- TASK REQUIREMENTS
The material below contains a line with "X96520000Y-71120000D03*" and a line with "X111760000Y-50800000D03*". Copy exactly those two lines and all lines between them.

- EXERCISE DATA
- - -
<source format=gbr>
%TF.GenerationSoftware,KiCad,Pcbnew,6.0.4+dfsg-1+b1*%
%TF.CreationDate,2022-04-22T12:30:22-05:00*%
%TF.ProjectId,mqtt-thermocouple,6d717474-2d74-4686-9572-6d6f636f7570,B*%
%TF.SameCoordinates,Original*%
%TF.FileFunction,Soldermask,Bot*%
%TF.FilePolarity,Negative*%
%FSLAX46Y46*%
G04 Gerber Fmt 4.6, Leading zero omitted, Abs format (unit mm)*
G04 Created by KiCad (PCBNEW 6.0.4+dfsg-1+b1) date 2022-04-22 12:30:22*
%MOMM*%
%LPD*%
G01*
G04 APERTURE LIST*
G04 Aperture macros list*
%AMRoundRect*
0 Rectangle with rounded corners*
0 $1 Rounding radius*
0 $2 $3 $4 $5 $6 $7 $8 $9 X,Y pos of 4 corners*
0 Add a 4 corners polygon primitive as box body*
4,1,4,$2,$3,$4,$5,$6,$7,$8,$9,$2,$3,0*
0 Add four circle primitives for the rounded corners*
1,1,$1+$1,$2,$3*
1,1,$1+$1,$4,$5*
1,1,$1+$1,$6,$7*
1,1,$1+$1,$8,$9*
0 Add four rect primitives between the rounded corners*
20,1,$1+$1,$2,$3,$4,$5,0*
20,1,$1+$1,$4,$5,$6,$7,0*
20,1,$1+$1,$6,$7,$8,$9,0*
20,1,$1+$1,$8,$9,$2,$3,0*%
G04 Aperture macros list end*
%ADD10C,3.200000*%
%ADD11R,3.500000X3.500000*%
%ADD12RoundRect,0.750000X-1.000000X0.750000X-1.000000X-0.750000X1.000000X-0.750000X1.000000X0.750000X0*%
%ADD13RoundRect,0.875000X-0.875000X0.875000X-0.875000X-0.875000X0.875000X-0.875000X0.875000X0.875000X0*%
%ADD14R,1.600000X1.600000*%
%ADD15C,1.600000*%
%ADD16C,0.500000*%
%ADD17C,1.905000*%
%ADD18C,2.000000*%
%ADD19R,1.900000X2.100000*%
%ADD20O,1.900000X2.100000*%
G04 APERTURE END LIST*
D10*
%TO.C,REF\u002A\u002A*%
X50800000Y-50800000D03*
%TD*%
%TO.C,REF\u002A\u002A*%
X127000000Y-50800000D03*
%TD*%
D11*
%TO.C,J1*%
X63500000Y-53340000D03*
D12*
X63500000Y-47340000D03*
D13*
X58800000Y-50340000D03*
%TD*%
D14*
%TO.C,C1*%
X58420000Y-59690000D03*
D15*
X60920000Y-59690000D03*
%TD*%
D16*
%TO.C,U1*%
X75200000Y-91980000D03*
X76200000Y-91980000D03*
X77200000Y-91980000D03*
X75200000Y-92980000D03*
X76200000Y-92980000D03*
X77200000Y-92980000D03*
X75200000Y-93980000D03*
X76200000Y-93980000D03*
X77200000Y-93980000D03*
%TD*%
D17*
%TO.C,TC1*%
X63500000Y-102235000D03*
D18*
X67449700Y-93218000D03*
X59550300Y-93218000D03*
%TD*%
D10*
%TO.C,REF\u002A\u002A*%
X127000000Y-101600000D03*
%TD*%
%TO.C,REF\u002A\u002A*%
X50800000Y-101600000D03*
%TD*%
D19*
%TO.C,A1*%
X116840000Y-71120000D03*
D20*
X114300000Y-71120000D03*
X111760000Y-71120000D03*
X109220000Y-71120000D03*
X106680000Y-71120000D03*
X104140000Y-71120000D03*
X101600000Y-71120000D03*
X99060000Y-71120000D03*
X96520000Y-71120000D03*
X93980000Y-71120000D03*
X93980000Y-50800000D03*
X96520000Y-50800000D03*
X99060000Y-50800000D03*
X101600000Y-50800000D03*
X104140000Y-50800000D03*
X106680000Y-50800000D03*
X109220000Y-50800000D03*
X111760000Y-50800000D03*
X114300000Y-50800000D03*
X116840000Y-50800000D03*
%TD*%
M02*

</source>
- - -
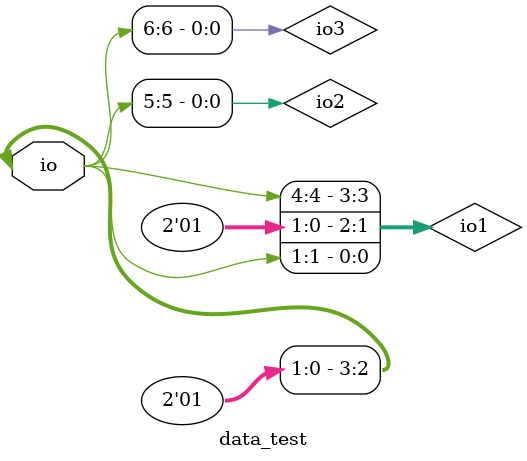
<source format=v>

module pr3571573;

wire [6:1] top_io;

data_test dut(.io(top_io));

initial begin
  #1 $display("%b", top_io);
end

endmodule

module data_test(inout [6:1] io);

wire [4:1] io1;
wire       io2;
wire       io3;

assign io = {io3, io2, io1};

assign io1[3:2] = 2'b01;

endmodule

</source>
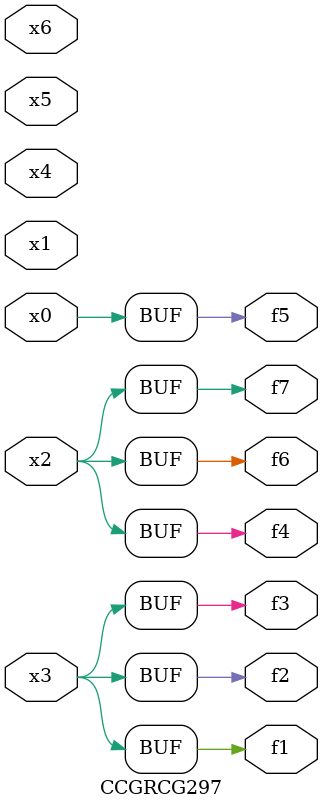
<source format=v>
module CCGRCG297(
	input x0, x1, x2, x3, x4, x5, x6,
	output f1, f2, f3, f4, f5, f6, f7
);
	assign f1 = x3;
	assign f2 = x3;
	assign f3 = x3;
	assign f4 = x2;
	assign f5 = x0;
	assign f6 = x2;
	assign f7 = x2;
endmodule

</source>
- - -
- WRITTEN ANSWER
X96520000Y-71120000D03*
X93980000Y-71120000D03*
X93980000Y-50800000D03*
X96520000Y-50800000D03*
X99060000Y-50800000D03*
X101600000Y-50800000D03*
X104140000Y-50800000D03*
X106680000Y-50800000D03*
X109220000Y-50800000D03*
X111760000Y-50800000D03*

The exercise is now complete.